(Extracted page text data)

————

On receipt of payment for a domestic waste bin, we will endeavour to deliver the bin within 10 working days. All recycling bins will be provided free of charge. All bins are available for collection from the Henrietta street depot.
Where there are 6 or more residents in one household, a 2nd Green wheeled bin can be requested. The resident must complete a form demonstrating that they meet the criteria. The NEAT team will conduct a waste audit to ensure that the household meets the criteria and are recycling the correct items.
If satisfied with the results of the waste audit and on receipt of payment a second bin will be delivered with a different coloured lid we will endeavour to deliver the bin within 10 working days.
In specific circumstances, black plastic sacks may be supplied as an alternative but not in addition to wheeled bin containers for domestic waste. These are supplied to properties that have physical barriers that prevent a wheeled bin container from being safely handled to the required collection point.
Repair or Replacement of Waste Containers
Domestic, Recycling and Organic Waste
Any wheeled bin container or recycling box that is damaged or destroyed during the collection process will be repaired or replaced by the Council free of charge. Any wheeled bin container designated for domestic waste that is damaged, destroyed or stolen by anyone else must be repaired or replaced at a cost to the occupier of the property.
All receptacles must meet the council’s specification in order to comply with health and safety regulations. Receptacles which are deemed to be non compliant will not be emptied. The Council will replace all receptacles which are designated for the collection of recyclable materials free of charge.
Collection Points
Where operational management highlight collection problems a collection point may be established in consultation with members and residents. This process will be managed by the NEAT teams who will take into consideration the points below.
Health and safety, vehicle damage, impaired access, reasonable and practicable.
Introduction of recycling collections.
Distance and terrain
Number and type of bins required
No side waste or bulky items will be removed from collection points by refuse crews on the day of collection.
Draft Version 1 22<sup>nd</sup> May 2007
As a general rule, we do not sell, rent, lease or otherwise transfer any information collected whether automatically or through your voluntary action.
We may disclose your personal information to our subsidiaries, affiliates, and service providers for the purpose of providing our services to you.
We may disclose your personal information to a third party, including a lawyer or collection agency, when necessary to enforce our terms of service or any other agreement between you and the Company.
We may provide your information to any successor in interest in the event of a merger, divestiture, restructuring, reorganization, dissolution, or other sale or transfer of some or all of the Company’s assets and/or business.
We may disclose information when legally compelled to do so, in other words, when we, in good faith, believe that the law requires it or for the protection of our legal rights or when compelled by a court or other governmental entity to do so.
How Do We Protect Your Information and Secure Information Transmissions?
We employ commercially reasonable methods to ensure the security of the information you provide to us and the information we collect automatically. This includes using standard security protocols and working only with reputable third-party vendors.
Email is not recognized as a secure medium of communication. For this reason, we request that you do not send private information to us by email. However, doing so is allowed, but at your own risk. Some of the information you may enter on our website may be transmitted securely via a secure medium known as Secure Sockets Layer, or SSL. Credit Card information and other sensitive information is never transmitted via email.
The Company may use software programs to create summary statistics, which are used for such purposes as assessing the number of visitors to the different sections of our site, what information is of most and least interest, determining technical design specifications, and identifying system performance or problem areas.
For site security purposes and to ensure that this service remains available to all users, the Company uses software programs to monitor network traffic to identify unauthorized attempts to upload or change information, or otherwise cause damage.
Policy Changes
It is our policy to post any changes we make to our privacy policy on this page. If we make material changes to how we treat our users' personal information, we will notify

————

# [DIRECTIONS FOR THIS TASK]
Output all of the records above unchanged.

# [ANSWER SECTION]
On receipt of payment for a domestic waste bin, we will endeavour to deliver the bin within 10 working days. All recycling bins will be provided free of charge. All bins are available for collection from the Henrietta street depot.
Where there are 6 or more residents in one household, a 2nd Green wheeled bin can be requested. The resident must complete a form demonstrating that they meet the criteria. The NEAT team will conduct a waste audit to ensure that the household meets the criteria and are recycling the correct items.
If satisfied with the results of the waste audit and on receipt of payment a second bin will be delivered with a different coloured lid we will endeavour to deliver the bin within 10 working days.
In specific circumstances, black plastic sacks may be supplied as an alternative but not in addition to wheeled bin containers for domestic waste. These are supplied to properties that have physical barriers that prevent a wheeled bin container from being safely handled to the required collection point.
Repair or Replacement of Waste Containers
Domestic, Recycling and Organic Waste
Any wheeled bin container or recycling box that is damaged or destroyed during the collection process will be repaired or replaced by the Council free of charge. Any wheeled bin container designated for domestic waste that is damaged, destroyed or stolen by anyone else must be repaired or replaced at a cost to the occupier of the property.
All receptacles must meet the council’s specification in order to comply with health and safety regulations. Receptacles which are deemed to be non compliant will not be emptied. The Council will replace all receptacles which are designated for the collection of recyclable materials free of charge.
Collection Points
Where operational management highlight collection problems a collection point may be established in consultation with members and residents. This process will be managed by the NEAT teams who will take into consideration the points below.
Health and safety, vehicle damage, impaired access, reasonable and practicable.
Introduction of recycling collections.
Distance and terrain
Number and type of bins required
No side waste or bulky items will be removed from collection points by refuse crews on the day of collection.
Draft Version 1 22<sup>nd</sup> May 2007
As a general rule, we do not sell, rent, lease or otherwise transfer any information collected whether automatically or through your voluntary action.
We may disclose your personal information to our subsidiaries, affiliates, and service providers for the purpose of providing our services to you.
We may disclose your personal information to a third party, including a lawyer or collection agency, when necessary to enforce our terms of service or any other agreement between you and the Company.
We may provide your information to any successor in interest in the event of a merger, divestiture, restructuring, reorganization, dissolution, or other sale or transfer of some or all of the Company’s assets and/or business.
We may disclose information when legally compelled to do so, in other words, when we, in good faith, believe that the law requires it or for the protection of our legal rights or when compelled by a court or other governmental entity to do so.
How Do We Protect Your Information and Secure Information Transmissions?
We employ commercially reasonable methods to ensure the security of the information you provide to us and the information we collect automatically. This includes using standard security protocols and working only with reputable third-party vendors.
Email is not recognized as a secure medium of communication. For this reason, we request that you do not send private information to us by email. However, doing so is allowed, but at your own risk. Some of the information you may enter on our website may be transmitted securely via a secure medium known as Secure Sockets Layer, or SSL. Credit Card information and other sensitive information is never transmitted via email.
The Company may use software programs to create summary statistics, which are used for such purposes as assessing the number of visitors to the different sections of our site, what information is of most and least interest, determining technical design specifications, and identifying system performance or problem areas.
For site security purposes and to ensure that this service remains available to all users, the Company uses software programs to monitor network traffic to identify unauthorized attempts to upload or change information, or otherwise cause damage.
Policy Changes
It is our policy to post any changes we make to our privacy policy on this page. If we make material changes to how we treat our users' personal information, we will notify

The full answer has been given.